Published: Friday, September 14, 2012, 9:30 PM Updated: Friday, September 14, 2012, 9:57 PM
By Mark Schleifstein, The Times-Picayune
A request by Louisiana Attorney General Buddy Caldwell, an organization representing fishers and other attorneys to reopen discovery in advance of approval of a $7.8 billion settlement of private claims against BP for damage caused by the 2010 Deepwater Horizon oil spill should not be approved, say attorneys representing BP and the Plaintiff Steering Committee that negotiated the settlement. The plaintiff committee attorneys also said allegations of collusion between members of the committee and BP during negotiations are unfounded.
“This is nothing more than publicity-seeking chest-beating by attorneys who have filed thousands of claims into the allegedly ‘objectionable’ settlement program,” attorneys James Parkerson Roy and Stephen Herman said Friday in a letter to Magistrate Judge Sally Shushan, who is handling many of the issues in the complex litigation overseen by U.S. District Judge Carl Barbier.
Barbier has scheduled a fairness hearing for Nov. 8, after which he will decide whether to approve the settlement.
Still outstanding are a variety of claims against BP by government entities, including potential Clean Water Act fines of $5 billion to $21 billion, depending on whether the company is found to have committed gross negligence.
“After sitting on the sidelines for months without making any effort to ascertain the facts they claim are necessary to substantiate their objections, they have not demonstrated good cause for discovery at this late date,” the plaintiff attorneys wrote.
“The objectors’ requests — while couched amid promises that they are ‘limited’ in scope or ‘tailored’ to specific concerns — are overbroad and impractical, a fact that underscores that their true purpose is not to seek any purportedly necessary information, but to scuttle or delay the settlements,” said attorneys representing BP.

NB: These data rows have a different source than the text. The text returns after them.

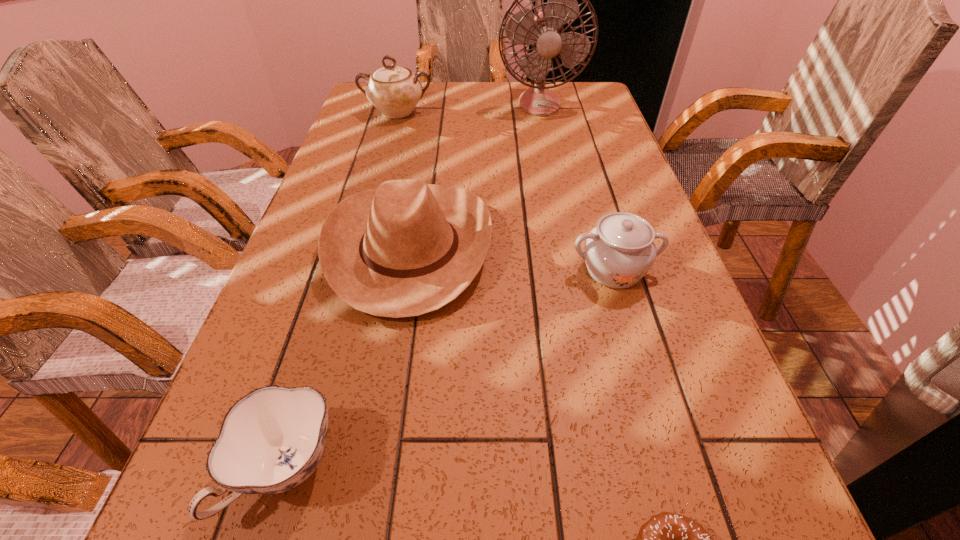
You are a GUI agent. You are given a task and a screenshot of the screen. Output one action in this format:
    pyautogui.click(x=<x>, y=<y>)
    Task: Click on the vacant space at the far right corner of the desktop
    This screenshot has height=540, width=960.
    Given the screenshot: What is the action you would take?
    [567, 94]

The width and height of the screenshot is (960, 540). Identify the location of free space between the cowboy hat and the tallest object. (474, 175).

Locate an element on the screen. This screenshot has height=540, width=960. free point between the tallest object and the cowboy hat is located at coordinates (474, 175).

You are a GUI agent. You are given a task and a screenshot of the screen. Output one action in this format:
    pyautogui.click(x=<x>, y=<y>)
    Task: Click on the free space that is in between the rightmost chinaware and the fifth tallest object
    This screenshot has width=960, height=540.
    Given the screenshot: What is the action you would take?
    click(x=449, y=370)

This screenshot has height=540, width=960. Identify the location of unoccupied position between the fan and the tallest chinaware. [x=468, y=107].

Where is `unoccupied area between the fifth tallest object and the second farthest chinaware`? The height and width of the screenshot is (540, 960). unoccupied area between the fifth tallest object and the second farthest chinaware is located at coordinates (449, 370).

The height and width of the screenshot is (540, 960). Identify the location of unoccupied position between the cowboy hat and the nearest chinaware. (348, 359).

At what (x,y) coordinates should I click in order to perform the action: click on free space that is in between the third shortest object and the fan. Please return your answer as a coordinate pair (x, y). The height and width of the screenshot is (540, 960). Looking at the image, I should click on (576, 186).

Where is `vacant point located between the fan and the rightmost chinaware`? vacant point located between the fan and the rightmost chinaware is located at coordinates (576, 186).

Locate an element on the screen. This screenshot has width=960, height=540. the fifth closest object to the cowboy hat is located at coordinates (543, 30).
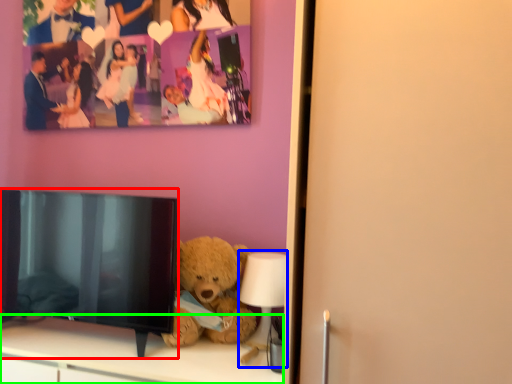
Question: Which is farther away from television (highlighted by a red box)? lamp (highlighted by a blue box) or furniture (highlighted by a green box)?

Choices:
 (A) lamp
 (B) furniture

Answer: (A)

In addition, the BP attorneys said, Barbier cited the extensive discovery process — including 311 depositions, approximately 90 million pages of documents and more than 80 expert reports, in giving preliminary approval to the settlement
In a brief filed in federal court two weeks ago, Caldwell said approval of the settlement, which includes a cap on payments to fishers, could leave the state holding the bag if a fishery collapses in the future as a result of the spill, as happened in Alaska three years after the 1989 Exxon-Valdez tanker spill.
The plaintiff attorneys said Caldwell was ignoring a provision of the federal Oil Pollution Act that provides a three-year statute of limitations for claims against BP, and pointed out that the agreement gives fishers participating in the settlement an additional year of liability.

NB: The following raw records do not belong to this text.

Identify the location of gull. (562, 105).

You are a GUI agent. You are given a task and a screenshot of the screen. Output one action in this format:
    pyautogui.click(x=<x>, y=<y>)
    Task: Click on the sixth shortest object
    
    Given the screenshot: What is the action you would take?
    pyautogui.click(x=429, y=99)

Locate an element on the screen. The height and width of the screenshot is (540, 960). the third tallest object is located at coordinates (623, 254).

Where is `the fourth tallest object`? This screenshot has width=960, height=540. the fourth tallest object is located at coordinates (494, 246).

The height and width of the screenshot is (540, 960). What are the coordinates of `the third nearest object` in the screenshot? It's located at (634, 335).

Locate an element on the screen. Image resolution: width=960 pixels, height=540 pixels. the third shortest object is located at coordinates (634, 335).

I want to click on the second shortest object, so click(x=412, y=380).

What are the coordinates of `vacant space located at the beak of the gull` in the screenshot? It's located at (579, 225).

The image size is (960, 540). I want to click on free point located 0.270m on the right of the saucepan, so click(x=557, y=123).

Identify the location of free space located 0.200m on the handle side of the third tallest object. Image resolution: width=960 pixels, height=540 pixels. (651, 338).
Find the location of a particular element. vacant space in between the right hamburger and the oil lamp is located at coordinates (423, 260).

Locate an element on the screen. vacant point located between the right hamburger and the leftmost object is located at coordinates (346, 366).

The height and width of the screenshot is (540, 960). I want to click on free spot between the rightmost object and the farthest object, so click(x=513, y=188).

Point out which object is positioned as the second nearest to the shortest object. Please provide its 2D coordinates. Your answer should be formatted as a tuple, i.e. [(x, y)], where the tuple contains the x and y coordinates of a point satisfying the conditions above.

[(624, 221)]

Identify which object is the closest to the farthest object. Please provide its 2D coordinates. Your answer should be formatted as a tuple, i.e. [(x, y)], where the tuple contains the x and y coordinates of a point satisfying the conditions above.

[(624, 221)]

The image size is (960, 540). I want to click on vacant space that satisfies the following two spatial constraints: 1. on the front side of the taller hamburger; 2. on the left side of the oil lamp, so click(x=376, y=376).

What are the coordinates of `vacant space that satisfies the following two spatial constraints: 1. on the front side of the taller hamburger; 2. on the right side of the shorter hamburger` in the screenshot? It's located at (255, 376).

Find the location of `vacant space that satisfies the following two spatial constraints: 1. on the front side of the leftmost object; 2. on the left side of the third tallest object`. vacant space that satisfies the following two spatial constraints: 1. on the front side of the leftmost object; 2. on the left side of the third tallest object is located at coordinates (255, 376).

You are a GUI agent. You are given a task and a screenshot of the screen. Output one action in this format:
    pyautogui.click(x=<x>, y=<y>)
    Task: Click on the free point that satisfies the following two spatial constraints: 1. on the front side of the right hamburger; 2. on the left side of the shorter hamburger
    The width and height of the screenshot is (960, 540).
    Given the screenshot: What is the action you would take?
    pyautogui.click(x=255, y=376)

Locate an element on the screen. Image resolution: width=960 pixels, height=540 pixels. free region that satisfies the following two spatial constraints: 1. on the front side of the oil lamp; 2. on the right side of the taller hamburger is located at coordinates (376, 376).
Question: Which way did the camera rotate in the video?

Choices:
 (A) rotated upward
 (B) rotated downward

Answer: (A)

The letter also said that attorneys representing Gulf Organized Fisheries in Solidarity & Hope, or GO FISH, an organization of fishers and fishing businesses put together after the spill, actually didn’t object to the settlement agreement in their separate motion filed two weeks ago.
In their motion, attorneys for GO FISH expressed concern that a second round of payments may not be properly allocated to individuals with different types of jobs, such as deckhands.
The plaintiff attorneys, however, said that in their motion, the GO FISH attorneys had already agreed their concerns could be solved by an adequate allocation by the “neutral,” a person appointed by the court to allocate the payments.
“Rather, it is expressing the fear that the court-appointed neutral might make a Round Two allocation different from what some (but not other) Go Fish members might want or desire,” the plaintiff attorneys said.
They also dismissed the contention raised by New Orleans lawyer Stuart Smith, who also represents a variety of fishermen and other clients in the case, that he had not been actively involved in the settlement process.
Smith had applied to be a member of the Plaintiff Steering Committee, they said. “And he was provided with the opportunity to actively participate in the common benefit effort.”